§ **Entries provided**
____

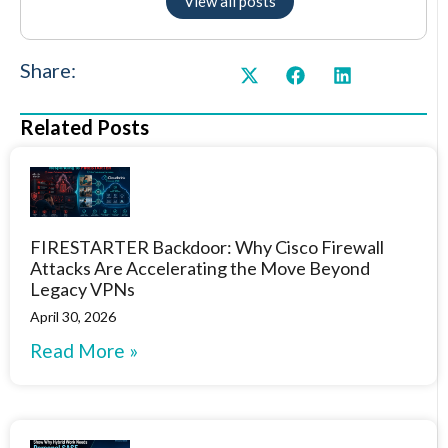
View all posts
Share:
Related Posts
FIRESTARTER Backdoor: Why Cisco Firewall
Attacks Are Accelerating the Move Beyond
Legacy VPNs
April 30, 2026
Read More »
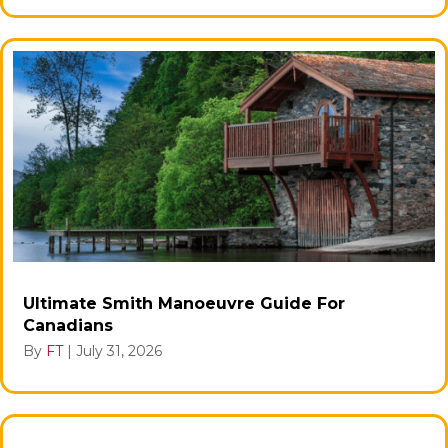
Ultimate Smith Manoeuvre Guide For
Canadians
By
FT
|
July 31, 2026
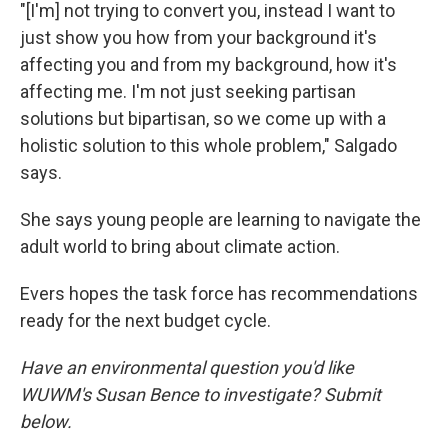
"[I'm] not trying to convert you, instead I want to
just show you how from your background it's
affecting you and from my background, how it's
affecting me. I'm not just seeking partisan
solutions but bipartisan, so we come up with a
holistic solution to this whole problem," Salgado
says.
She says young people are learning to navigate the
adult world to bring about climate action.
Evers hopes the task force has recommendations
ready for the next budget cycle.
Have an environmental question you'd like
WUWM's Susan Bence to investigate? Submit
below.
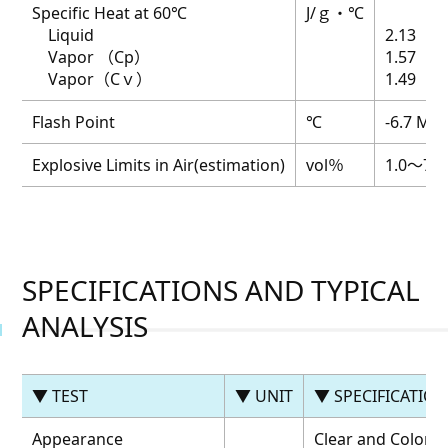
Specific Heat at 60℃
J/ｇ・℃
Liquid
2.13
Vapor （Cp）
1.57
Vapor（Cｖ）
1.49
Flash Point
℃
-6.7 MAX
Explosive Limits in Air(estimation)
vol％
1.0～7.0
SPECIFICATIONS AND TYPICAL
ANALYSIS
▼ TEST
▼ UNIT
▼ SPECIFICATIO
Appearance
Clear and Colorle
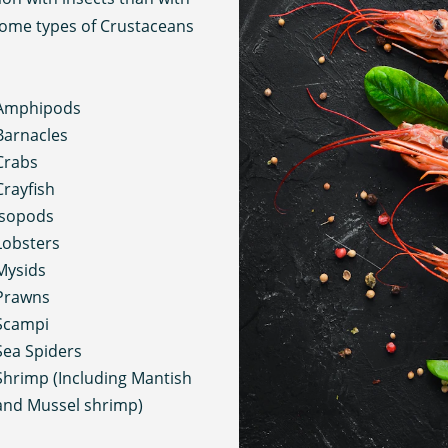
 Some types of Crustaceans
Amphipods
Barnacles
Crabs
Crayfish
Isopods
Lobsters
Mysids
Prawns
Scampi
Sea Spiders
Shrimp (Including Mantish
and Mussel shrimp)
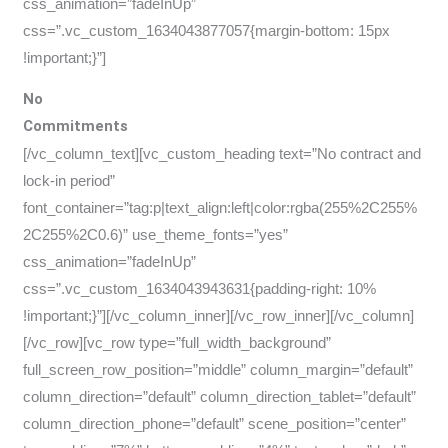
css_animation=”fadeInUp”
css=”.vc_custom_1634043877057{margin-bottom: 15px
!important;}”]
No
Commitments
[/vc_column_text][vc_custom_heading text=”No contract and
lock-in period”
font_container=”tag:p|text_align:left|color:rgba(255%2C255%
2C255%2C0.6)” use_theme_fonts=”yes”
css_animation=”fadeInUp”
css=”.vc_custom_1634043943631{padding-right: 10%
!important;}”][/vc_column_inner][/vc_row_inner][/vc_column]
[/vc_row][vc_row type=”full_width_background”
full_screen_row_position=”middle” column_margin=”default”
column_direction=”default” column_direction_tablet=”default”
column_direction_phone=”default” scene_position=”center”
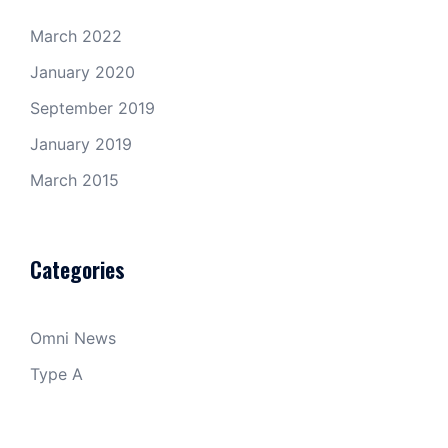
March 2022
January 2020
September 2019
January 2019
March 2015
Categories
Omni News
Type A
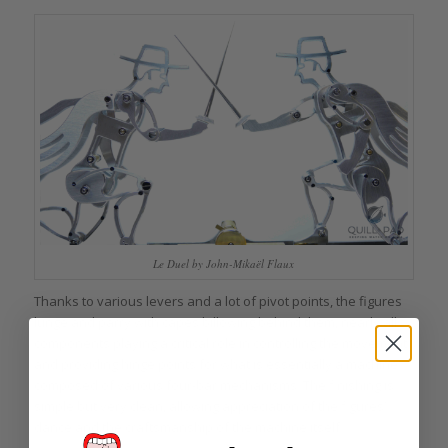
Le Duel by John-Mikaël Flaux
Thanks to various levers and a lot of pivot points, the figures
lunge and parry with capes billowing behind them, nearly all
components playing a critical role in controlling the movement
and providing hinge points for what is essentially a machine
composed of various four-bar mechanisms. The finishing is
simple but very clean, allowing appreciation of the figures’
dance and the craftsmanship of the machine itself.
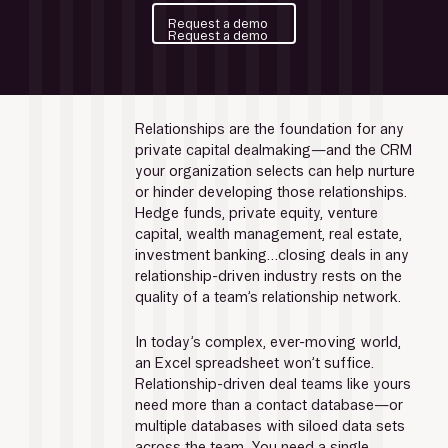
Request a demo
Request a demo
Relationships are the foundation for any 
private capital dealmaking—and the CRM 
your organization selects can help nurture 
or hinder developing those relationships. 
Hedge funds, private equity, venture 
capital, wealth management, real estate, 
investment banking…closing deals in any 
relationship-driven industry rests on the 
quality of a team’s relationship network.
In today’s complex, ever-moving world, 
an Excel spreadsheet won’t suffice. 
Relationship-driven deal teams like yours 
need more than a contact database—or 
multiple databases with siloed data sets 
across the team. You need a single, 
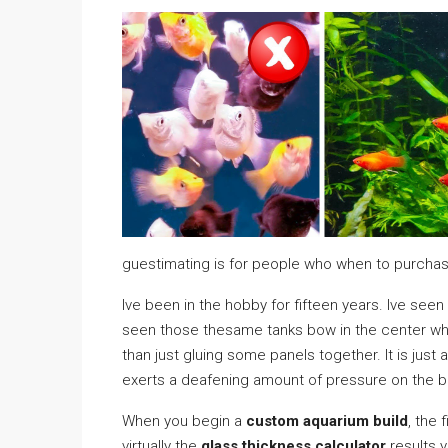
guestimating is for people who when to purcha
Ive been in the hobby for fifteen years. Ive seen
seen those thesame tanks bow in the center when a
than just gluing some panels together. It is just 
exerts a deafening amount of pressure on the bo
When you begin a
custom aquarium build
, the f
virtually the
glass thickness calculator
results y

____

§ **Task description**
Return only the part of the records above that opens with the line containing "Relationships are the foundation for any" and closes with the line containing "relationship-driven industry rests on the", ends included.

§ **Solved exercise**
Relationships are the foundation for any 
private capital dealmaking—and the CRM 
your organization selects can help nurture 
or hinder developing those relationships. 
Hedge funds, private equity, venture 
capital, wealth management, real estate, 
investment banking…closing deals in any 
relationship-driven industry rests on the 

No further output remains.